● TEXT FOR ANALYSIS
FROM THE GARDEN TO THE DARK WOOD

1

THE CHILD IS FATHER TO THE MAN


My lady, therefore, who saw that I was freed
from staring upward, said: “Cast your sight below
and see how wide a circle you have traveled.”
—Paradiso XXVII:76–78

How Family and Place Shape a Life

Florence has the Arno; Starhill has the Mississippi. Aside from that, the fields and orchards of the rural Louisiana settlement where my family has lived for five generations is about as far from the Tuscan capital as any place in the Western world.
This is the story of that place, and of two men who grew up there and whose lives have been defined by its traditions: my father and me.
Ours is a southern family, and that means one steeped in history and tradition, especially among the men. My father, Ray Oliver Dreher, named his only son after himself; he and my mother, Dorothy, called me “Rod,” after my initials. Daddy wanted nothing more in this world than a son, a vessel into which he could pour all his considerable knowledge.

● RAW DATA
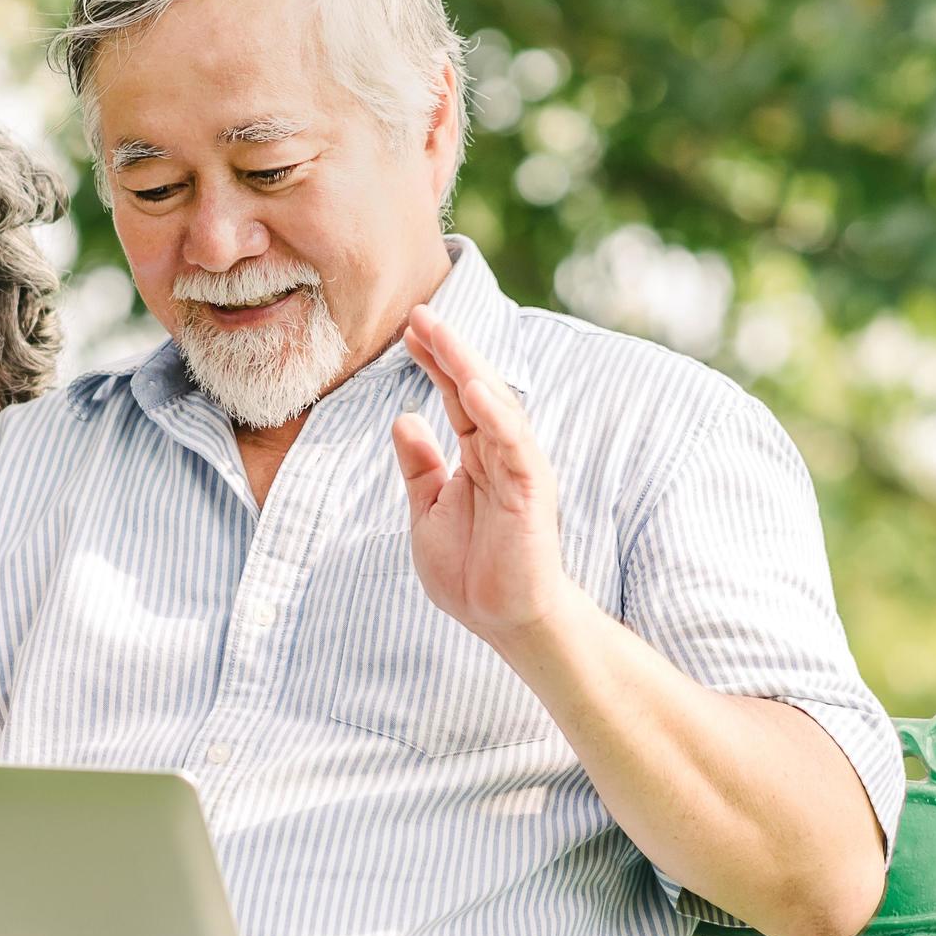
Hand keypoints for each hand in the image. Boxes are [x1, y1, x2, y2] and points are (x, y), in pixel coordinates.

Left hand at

* * *

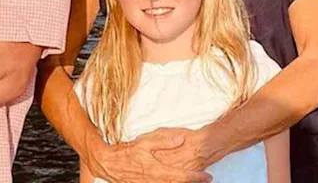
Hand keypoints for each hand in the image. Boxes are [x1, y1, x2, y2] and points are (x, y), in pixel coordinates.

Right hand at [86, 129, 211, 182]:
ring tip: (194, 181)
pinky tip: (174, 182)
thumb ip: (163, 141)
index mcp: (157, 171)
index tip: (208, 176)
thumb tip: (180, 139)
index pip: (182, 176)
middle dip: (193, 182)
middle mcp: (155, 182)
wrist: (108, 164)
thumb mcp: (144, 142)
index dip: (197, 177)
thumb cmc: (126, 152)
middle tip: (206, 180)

---

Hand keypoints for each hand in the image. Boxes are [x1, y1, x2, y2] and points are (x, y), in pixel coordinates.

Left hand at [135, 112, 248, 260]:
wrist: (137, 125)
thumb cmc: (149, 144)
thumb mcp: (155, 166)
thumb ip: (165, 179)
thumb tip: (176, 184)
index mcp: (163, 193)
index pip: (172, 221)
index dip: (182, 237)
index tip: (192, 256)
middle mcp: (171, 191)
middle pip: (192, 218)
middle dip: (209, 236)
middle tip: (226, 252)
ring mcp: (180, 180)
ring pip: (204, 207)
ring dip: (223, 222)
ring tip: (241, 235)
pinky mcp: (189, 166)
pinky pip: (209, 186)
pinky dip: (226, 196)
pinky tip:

● WORK TASK A
Answer these questions from the text about Starhill:
(i) Which river does the text pair with Starhill?
(ii) For how many generations has the family lived in the settlement?
(iii) What was the nickname "Rod" taken from?
● WORK TASK B
Proceed with the text about Starhill and the family, writing on from its final sentence.
The entries were taken from a separate source unrelated to the text.

● TASK OUTPUT A
(i) The Mississippi
(ii) Five
(iii) The narrator's initials

● TASK OUTPUT B
If there was something about the parish of West Feliciana—in Louisiana, counties are called parishes—that Ray Dreher did not know, it was probably not worth knowing. He had grown up in Starhill during the Depression in a cabin he shared with his mother, grandmother, and older brother, Murphy junior. Their father, Murphy senior, was on the road for much of Daddy’s childhood, working on highway construction crews throughout the state to send what he could back home to his young family. The Dreher boys raised livestock to keep the family fed, but some lean nights, if they hadn’t shot squirrels with their air rifles that afternoon, there was no meat in the pot.
My father never told these stories to me as a recollection of misery. To the contrary, these memories were dear to him. Daddy learned about his world through his family and through the land—woods and ponds, swamps and fields, bayous and rivers. And he loved that land. Even before he was old enough to drive, he bought a patch of Starhill farmland and a tractor and began to till the soil. This was Ray Dreher’s land, and the land was Ray Dreher. He was a high school football star, a raiser of 4-H Club champion steers, an accomplished deer hunter, and a self-taught mechanic who applied his powerful intelligence to fixing anything. He believed there was nothing he could not conquer with sufficient force of will.
Perhaps he learned that from his mother. Raising two boys and caring for a mother-in-law in rural poverty, without a husband at home, was not easy for Lorena. The Dreher boys fought constantly. Ray was younger, but barrel-chested and strong. Murphy was skinny and clever. Unable to stop their backyard scrapping, Lorena gave her boys boxing gloves one Christmas in the hope that they wouldn’t hurt each other too severely.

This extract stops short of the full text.